In October 2011, my partner and I had travelled to Hawaii and spent 3 weeks in paradise. I blogged daily about our epic adventures and Shayla followed along. One day, I sent her a message in a bottle, from Oahu. I was home back in Canada, long before it arrived to her in Kamloops. The glee that came from within her when she received it was well worth the anticipated wait. She proudly showed her friends and told her family about her special Hawaiian souvenir. When we spoke last November, and I asked her if there was any place she would like to go for her birthday, I was elated to hear her answer, “Hawaii, of course, would be awesome momma!”  Even though it was not financially possible for me to afford the trip at that time, I knew someday we would go together as mother and daughter. What I had not counted on was for her life to be taken only a month later and my world was changed forever.
After her passing, I was contacted from someone I had not seen or spoken to in almost ten years. They made me a kind-hearted offer, I could not refuse. They presented me with the means to travel anywhere I wanted for the first upcoming birthday in 22 years, without my babygirl. I did not hesitate and found myself only days before February 24, 2011, on a plane, by myself to Maui. I was nervous at travelling on my own and also worried how I would handle the impending birthday of my daughter.

• _YOUR ASSIGNMENT_
For each statement, answer yes or no according to the page excerpt, and quote the exact words of the excerpt that settle it. 1. The message in a bottle was sent from Oahu. 2. The person who made the travel offer had been in regular contact with the writer. 3. The trip to Maui was taken with a companion.

• _DATA SHOWN_
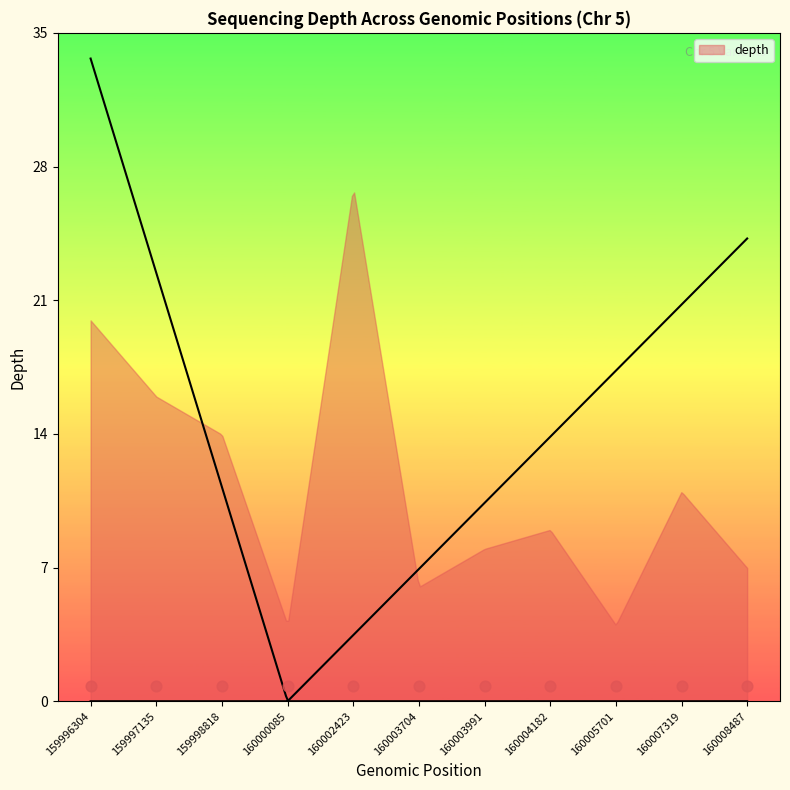

Between 160002423 and 160007319, which is larger?

160002423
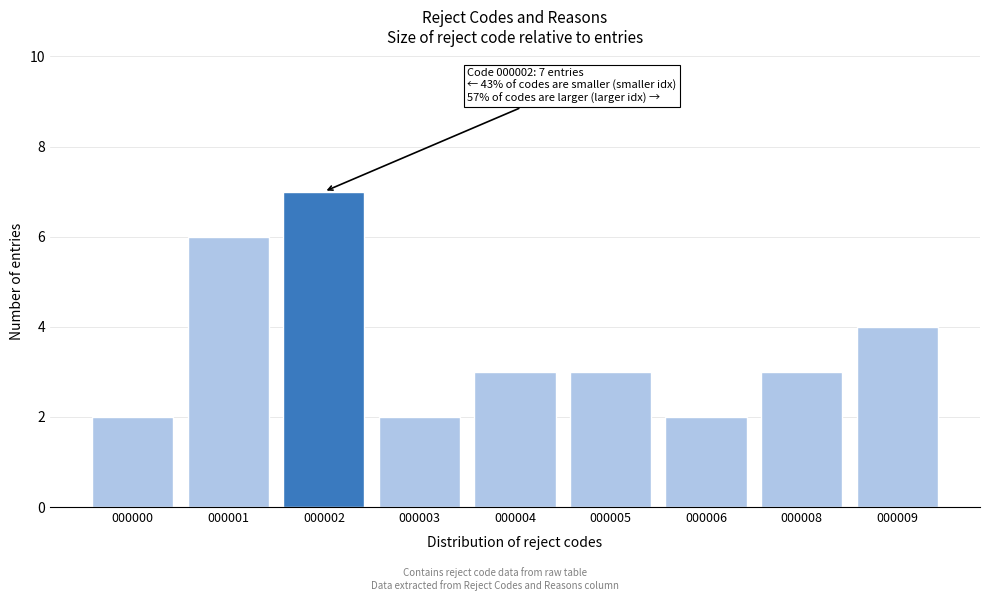

Reading left to right, what are all the values shown in this chart?

000000=2	000001=6	000002=7	000003=2	000004=3	000005=3	000006=2	000008=3	000009=4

• _ANSWER BOX_
1. Yes: "I sent her a message in a bottle, from Oahu."
2. No: "someone I had not seen or spoken to in almost ten years"
3. No: "on a plane, by myself to Maui"